# Exercise prompt:
Your reply should restate the lines from the top of the entries through the line containing "The different consequences" word for word, with no pictures.
┄┄┄┄┄┄┄┄┄┄┄┄┄┄┄┄┄┄┄┄
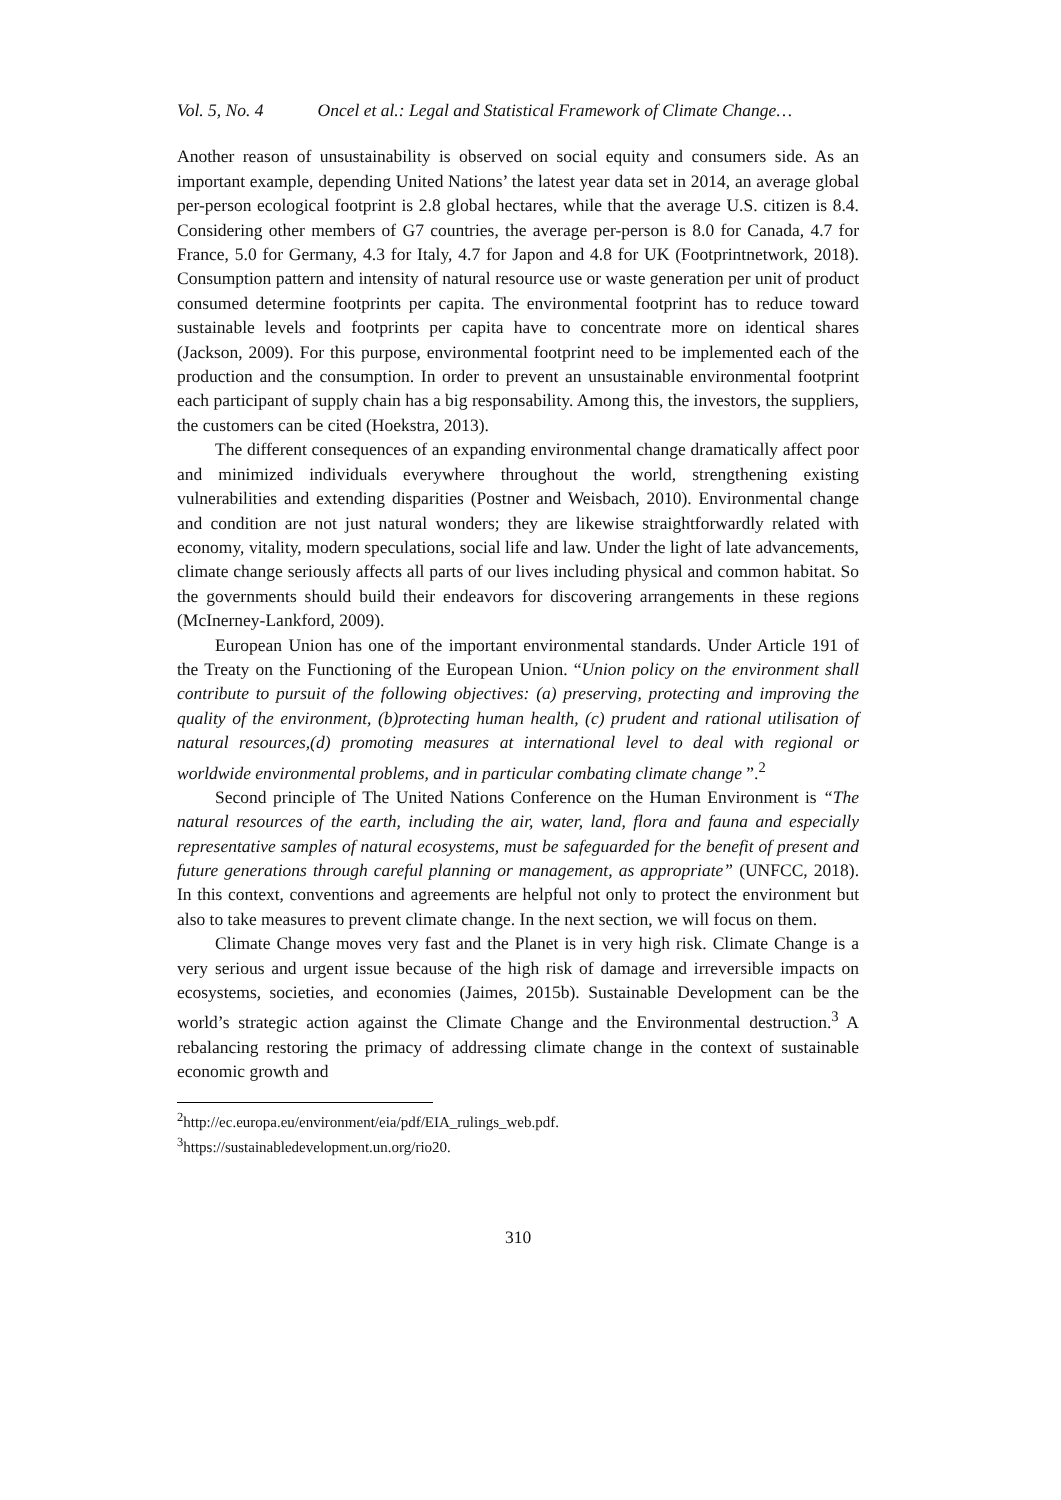Vol. 5, No. 4 Oncel et al.: Legal and Statistical Framework of Climate Change…
Another reason of unsustainability is observed on social equity and consumers side. As an important example, depending United Nations’ the latest year data set in 2014, an average global per-person ecological footprint is 2.8 global hectares, while that the average U.S. citizen is 8.4. Considering other members of G7 countries, the average per-person is 8.0 for Canada, 4.7 for France, 5.0 for Germany, 4.3 for Italy, 4.7 for Japon and 4.8 for UK (Footprintnetwork, 2018). Consumption pattern and intensity of natural resource use or waste generation per unit of product consumed determine footprints per capita. The environmental footprint has to reduce toward sustainable levels and footprints per capita have to concentrate more on identical shares (Jackson, 2009). For this purpose, environmental footprint need to be implemented each of the production and the consumption. In order to prevent an unsustainable environmental footprint each participant of supply chain has a big responsability. Among this, the investors, the suppliers, the customers can be cited (Hoekstra, 2013).
The different consequences of an expanding environmental change dramatically affect poor and minimized individuals everywhere throughout the world, strengthening existing vulnerabilities and extending disparities (Postner and Weisbach, 2010). Environmental change and condition are not just natural wonders; they are likewise straightforwardly related with economy, vitality, modern speculations, social life and law. Under the light of late advancements, climate change seriously affects all parts of our lives including physical and common habitat. So the governments should build their endeavors for discovering arrangements in these regions (McInerney-Lankford, 2009).
European Union has one of the important environmental standards. Under Article 191 of the Treaty on the Functioning of the European Union. “Union policy on the environment shall contribute to pursuit of the following objectives: (a) preserving, protecting and improving the quality of the environment, (b)protecting human health, (c) prudent and rational utilisation of natural resources,(d) promoting measures at international level to deal with regional or worldwide environmental problems, and in particular combating climate change ”.<sup>2</sup>
Second principle of The United Nations Conference on the Human Environment is “The natural resources of the earth, including the air, water, land, flora and fauna and especially representative samples of natural ecosystems, must be safeguarded for the benefit of present and future generations through careful planning or management, as appropriate” (UNFCC, 2018). In this context, conventions and agreements are helpful not only to protect the environment but also to take measures to prevent climate change. In the next section, we will focus on them.
Climate Change moves very fast and the Planet is in very high risk. Climate Change is a very serious and urgent issue because of the high risk of damage and irreversible impacts on ecosystems, societies, and economies (Jaimes, 2015b). Sustainable Development can be the world’s strategic action against the Climate Change and the Environmental destruction.<sup>3</sup> A rebalancing restoring the primacy of addressing climate change in the context of sustainable economic growth and
<sup>2</sup> http://ec.europa.eu/environment/eia/pdf/EIA_rulings_web.pdf.
<sup>3</sup> https://sustainabledevelopment.un.org/rio20.
310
┄┄┄┄┄┄┄┄┄┄┄┄┄┄┄┄┄┄┄┄
# Answer area:
Vol. 5, No. 4 Oncel et al.: Legal and Statistical Framework of Climate Change…
Another reason of unsustainability is observed on social equity and consumers side. As an important example, depending United Nations’ the latest year data set in 2014, an average global per-person ecological footprint is 2.8 global hectares, while that the average U.S. citizen is 8.4. Considering other members of G7 countries, the average per-person is 8.0 for Canada, 4.7 for France, 5.0 for Germany, 4.3 for Italy, 4.7 for Japon and 4.8 for UK (Footprintnetwork, 2018). Consumption pattern and intensity of natural resource use or waste generation per unit of product consumed determine footprints per capita. The environmental footprint has to reduce toward sustainable levels and footprints per capita have to concentrate more on identical shares (Jackson, 2009). For this purpose, environmental footprint need to be implemented each of the production and the consumption. In order to prevent an unsustainable environmental footprint each participant of supply chain has a big responsability. Among this, the investors, the suppliers, the customers can be cited (Hoekstra, 2013).
The different consequences of an expanding environmental change dramatically affect poor and minimized individuals everywhere throughout the world, strengthening existing vulnerabilities and extending disparities (Postner and Weisbach, 2010). Environmental change and condition are not just natural wonders; they are likewise straightforwardly related with economy, vitality, modern speculations, social life and law. Under the light of late advancements, climate change seriously affects all parts of our lives including physical and common habitat. So the governments should build their endeavors for discovering arrangements in these regions (McInerney-Lankford, 2009).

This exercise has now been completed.